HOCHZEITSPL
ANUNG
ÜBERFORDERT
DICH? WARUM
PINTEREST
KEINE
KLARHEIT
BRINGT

........

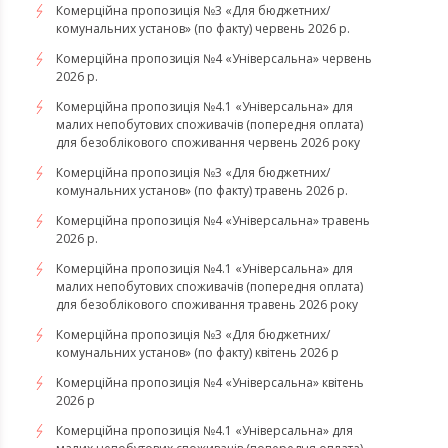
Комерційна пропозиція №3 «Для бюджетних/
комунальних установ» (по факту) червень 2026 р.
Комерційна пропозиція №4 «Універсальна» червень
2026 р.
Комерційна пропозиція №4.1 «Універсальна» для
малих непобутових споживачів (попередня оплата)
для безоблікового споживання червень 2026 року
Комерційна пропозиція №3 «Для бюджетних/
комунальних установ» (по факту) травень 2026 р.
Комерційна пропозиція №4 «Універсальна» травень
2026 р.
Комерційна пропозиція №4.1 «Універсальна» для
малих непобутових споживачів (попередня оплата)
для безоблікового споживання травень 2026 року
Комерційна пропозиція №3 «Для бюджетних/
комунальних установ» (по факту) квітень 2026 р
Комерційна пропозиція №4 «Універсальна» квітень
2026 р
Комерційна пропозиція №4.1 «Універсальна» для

........

### Problem to solve
Please copy every line of the data that carries the string "установ".

### Solution below
комунальних установ» (по факту) червень 2026 р.
комунальних установ» (по факту) травень 2026 р.
комунальних установ» (по факту) квітень 2026 р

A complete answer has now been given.